Several recent emails from a reader have reminded me that physics /science is an important part of Epicurean philosophy. Epicurus did not just presume that “living pleasurably” should be the goal of life, he went back to the basics to establish that the universe operates by natural (non-supernatural) means, and that pleasure is therefore the faculty given us by nature to serve as the basis for our choices. He then emphasized, in his letter to Herodotus and to Pythocles, how important it is to understand scientific basics so that we have confidence in these conclusions. The ending of the letter to Pythocles is a good place to nail this down:
All this, Pythocles, you should keep in mind; for then you will escape a long way from myth, and you will be able to view in their connection the instances which are similar to these. But above all give yourself up to the study of first principles and of infinity and of kindred subjects, and further of the standards and of the feelings and of the end for which we choose between them. For to study these subjects together will easily enable you to understand the causes of the particular phenomena. And those who have not fully accepted this, in proportion as they have not done so, will be ill acquainted with these very subjects, nor have they secured the end for which they ought to be studied.
What brings this to mind are several emails from a reader (A. Singh) who tells me of his interest in astronomy, and forwarded to me several papers that he had produced on areas of interest to him. I have linked those three papers below, and also copied here a number of links to Youtube videos with demonstrations of electrical and magnetic effects which support them:
Thanks very much to Mr. Singh for these papers and the permission to link to them.
On the same topic, I should remind everyone that Alex Harrington has a separate Facebook page “Epicurean Touchpoints” where he focuses on links of interest to science topics relevant to Epicurean philosophy. I encourage everyone to “like” that page to be sure to get Alexander’s posts in case they are not cross-posted to the main Epicurean philosophy group.
Thanks again for this important reminder that not only do we wish to live pleasurably, as much as anything else we need to have confidence that living pleasurably is our appropriate goal in life, and the key to that investigation is the study of Nature.
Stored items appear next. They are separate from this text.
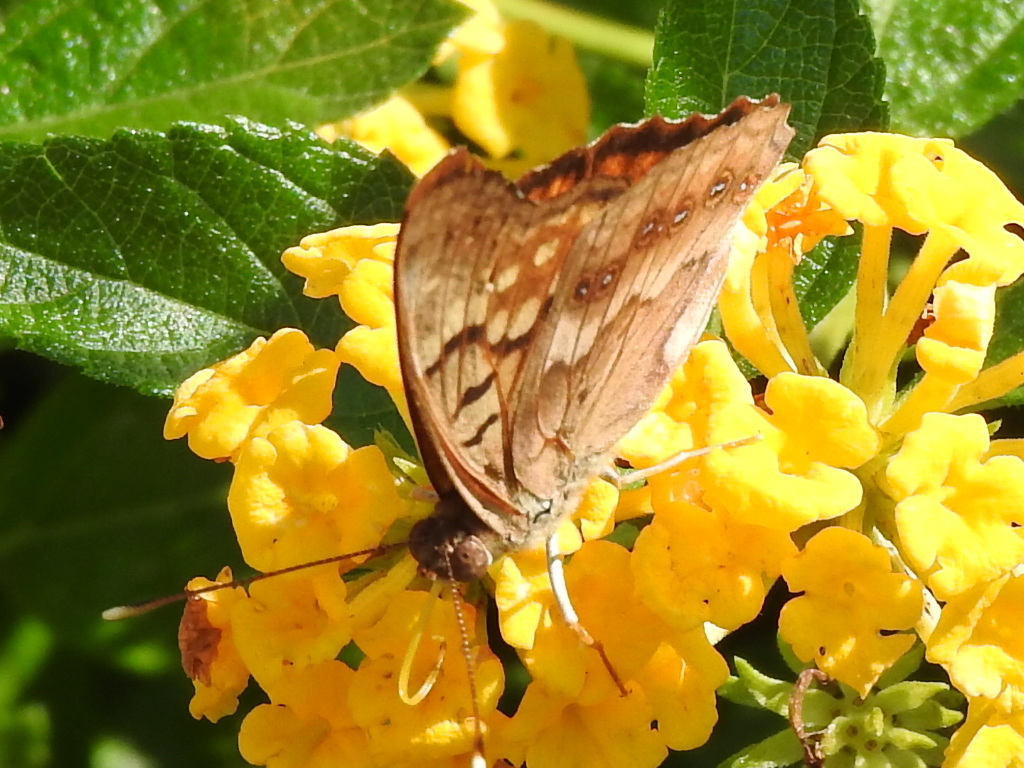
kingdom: Animalia
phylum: Arthropoda
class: Insecta
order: Lepidoptera
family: Nymphalidae
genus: Asterocampa
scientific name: Asterocampa clyton
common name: Tawny emperor
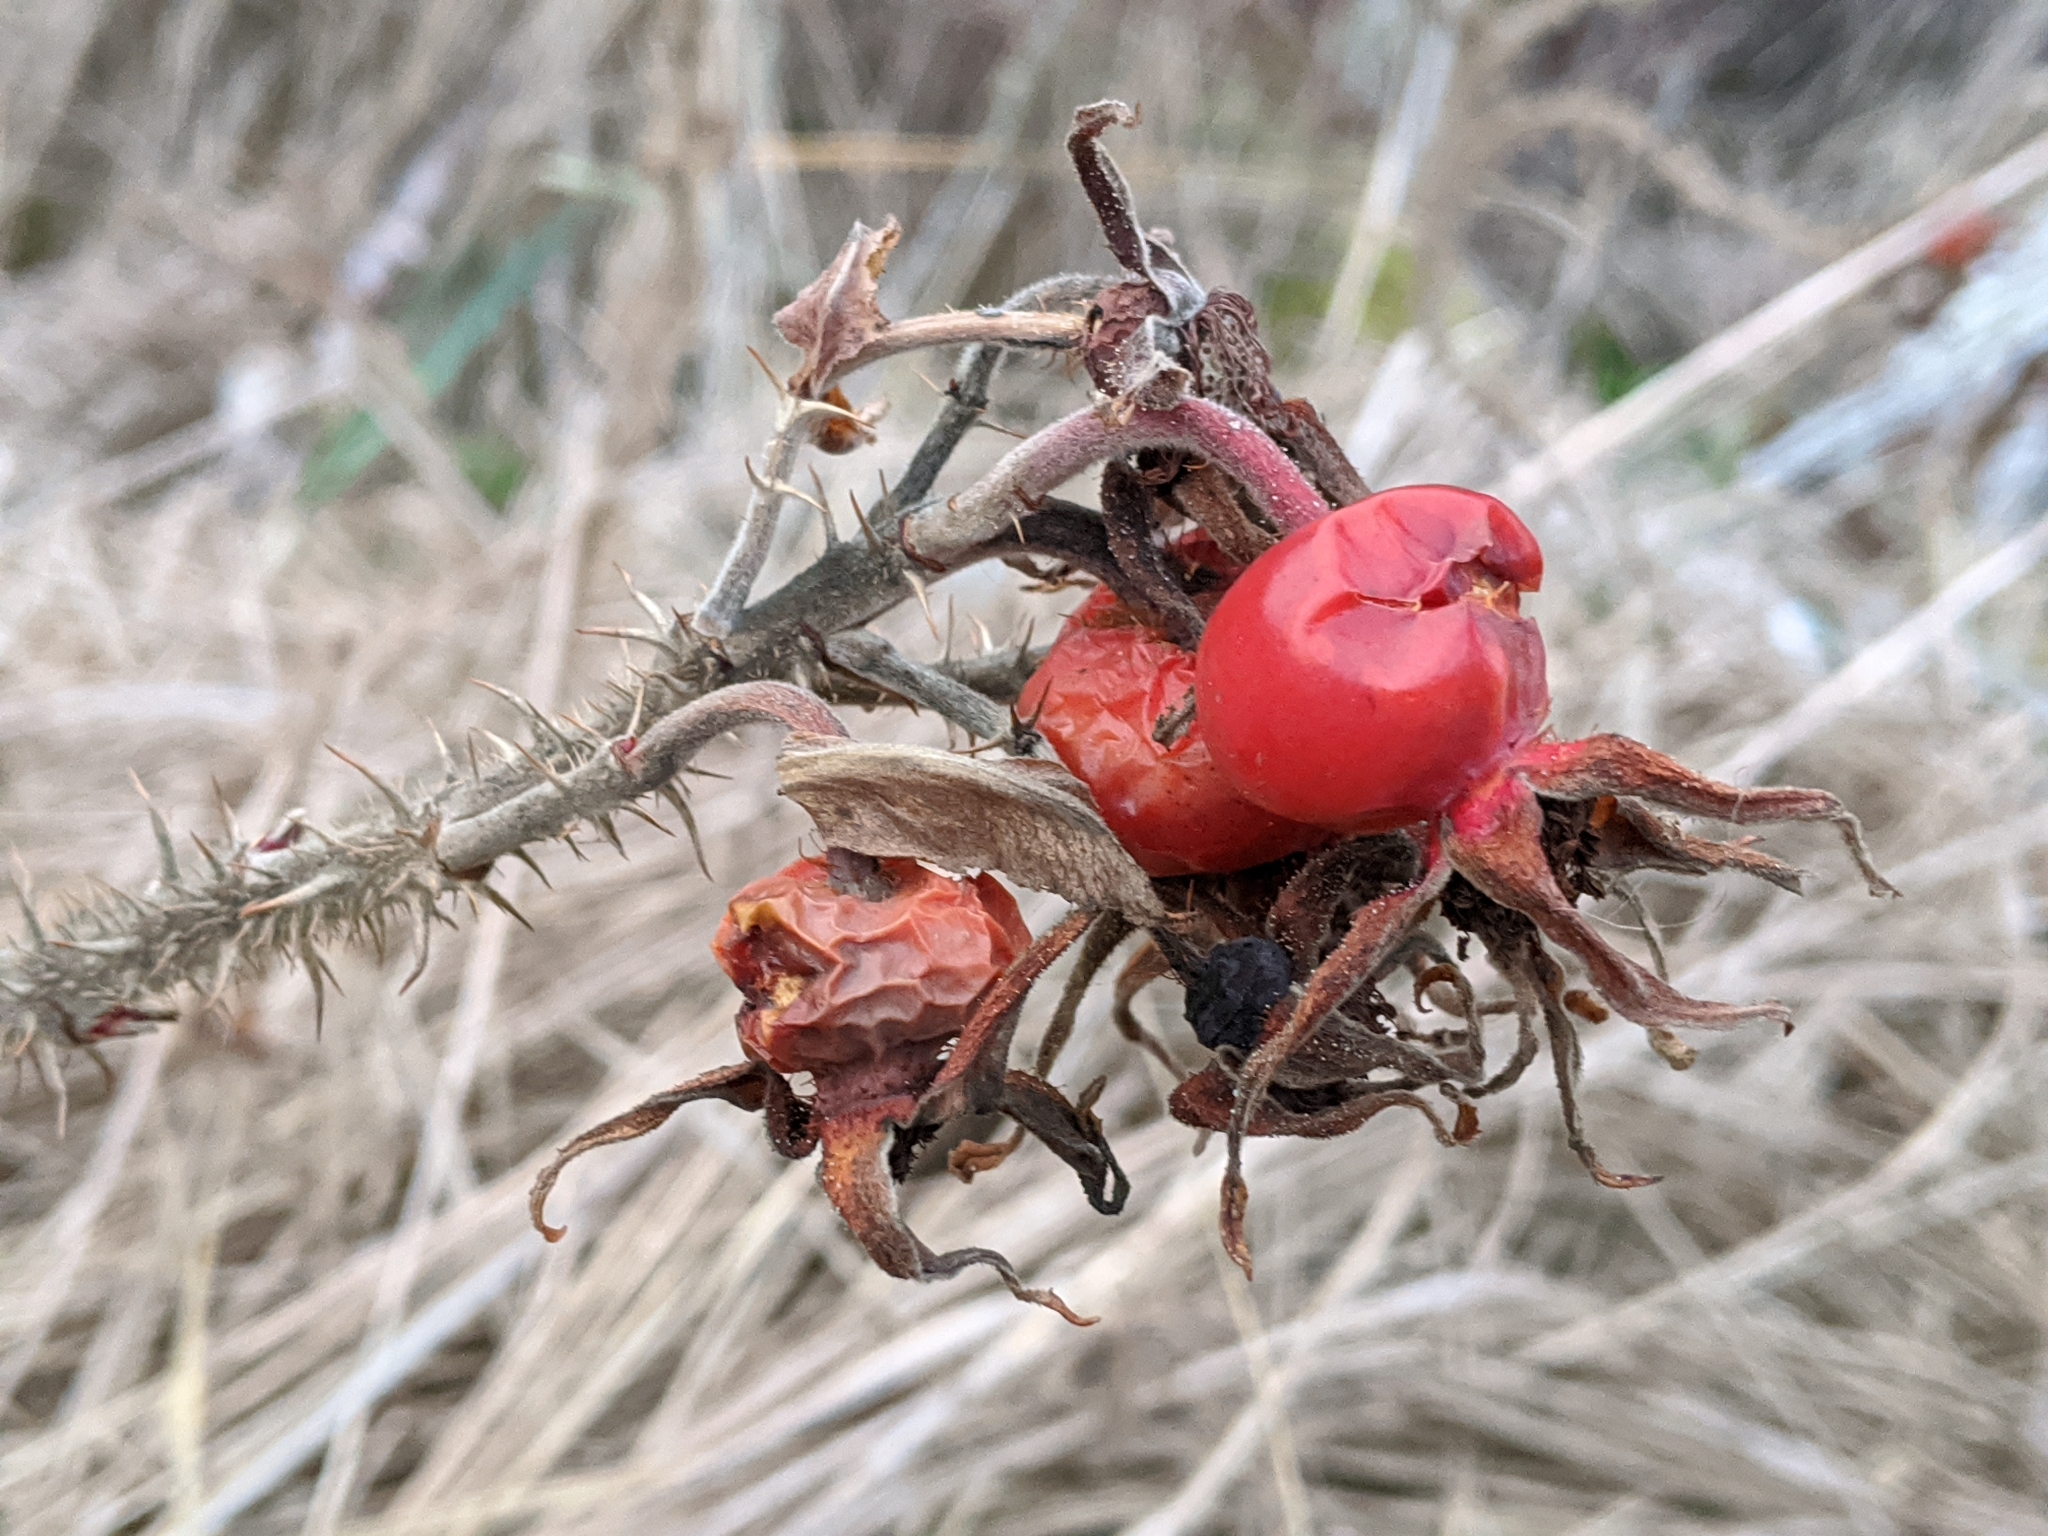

Let’s close with this reminder from Lucretius Book 1 (Munro translation):
Wherefore we must well grasp the principle of things above, the principle by which the courses of the sun and moon go on, the force by which every thing on earth proceeds, but above all we must find out by keen reason what the soul and the nature of the mind consist of, and what thing it is-which meets us when awake and frightens our minds, if we are under the influence of disease; meets and frightens us too when we are buried in sleep; so that we seem to ‘see and hear speaking to us face to face them who are dead, whose bones earth holds in its embrace. … This terror then and darkness of mind must be dispelled not by the rays of the sun and glittering shafts of day, but by the aspect and the law of nature; the warp of whose design we shall begin with this first principle, nothing is ever gotten out of nothing by divine power.